Based on the HLSL docs and some experiments in the past, the uniform matrices are loaded by columns, so one register will contain {m00,m10,m20,m30}. And this is good for the vector-matrix multiplication because it translates into 4 dot products (x' = vec-registry dot mat-registry_0) which probably has a single hardware instruction.

On the other hand, OGL/GLSL uses column-vectors and post-multiplication, which means that the translation part is stored in the 4th column instead (transpose of the matrix above). Based on the wiki the "GLSL matrices are always column-major".

Some key points:

In the CPU side of the matrix operations, I'd like to vectorize them
This means that the memory layout is important, so the appropriate columns can be loaded into reigsters fast
Currently my matrix is stored by columns {m00,m10,m20,m30,m01,...,m33} where m30,m31,m32 stores the translation part (I'm using row vectors -> pre-multiplication)
Additionally, I'd like to use the same memory layout for passing uniform data to the graphics API (memcpy into a buffer without transposing the matrix)
I examined the Matrix implementation of the UE4 and I can't see any separation based on the underlying rendering API (which is the expected result)

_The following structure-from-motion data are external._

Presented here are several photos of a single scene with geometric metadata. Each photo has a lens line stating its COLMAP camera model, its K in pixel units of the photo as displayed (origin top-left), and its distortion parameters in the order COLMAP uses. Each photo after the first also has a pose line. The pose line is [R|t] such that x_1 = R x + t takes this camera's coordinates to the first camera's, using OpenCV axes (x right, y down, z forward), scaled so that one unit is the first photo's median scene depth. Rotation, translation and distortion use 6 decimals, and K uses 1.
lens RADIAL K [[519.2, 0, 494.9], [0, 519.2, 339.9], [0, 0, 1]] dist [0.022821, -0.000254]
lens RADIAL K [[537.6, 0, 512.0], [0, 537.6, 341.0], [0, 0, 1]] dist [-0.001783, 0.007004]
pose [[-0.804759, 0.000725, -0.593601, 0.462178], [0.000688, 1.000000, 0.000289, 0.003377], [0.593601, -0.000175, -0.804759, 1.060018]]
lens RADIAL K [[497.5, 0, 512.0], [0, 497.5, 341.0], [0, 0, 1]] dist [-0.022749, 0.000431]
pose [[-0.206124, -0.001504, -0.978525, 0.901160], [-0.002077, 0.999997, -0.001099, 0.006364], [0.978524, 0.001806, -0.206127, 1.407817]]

What is the best way to handle these differences in an API agnostic way?

I'd imagine that I could keep my current matrix implementation (DX-style, row-vectors, pre-multiplication, column-major storage for SSE) and in the GLSL code, I set the row_major layout so it reads data in the other way around. If it does work, what is the performance impact of this, if any?

The main target platforms are Vulkan and D3D11/12.

Solution

Both APIs target the same GPUs, so you can be reasonably sure matrix layout does not matter for performance there. For that matter, Vulkan can consume HLSL if you want.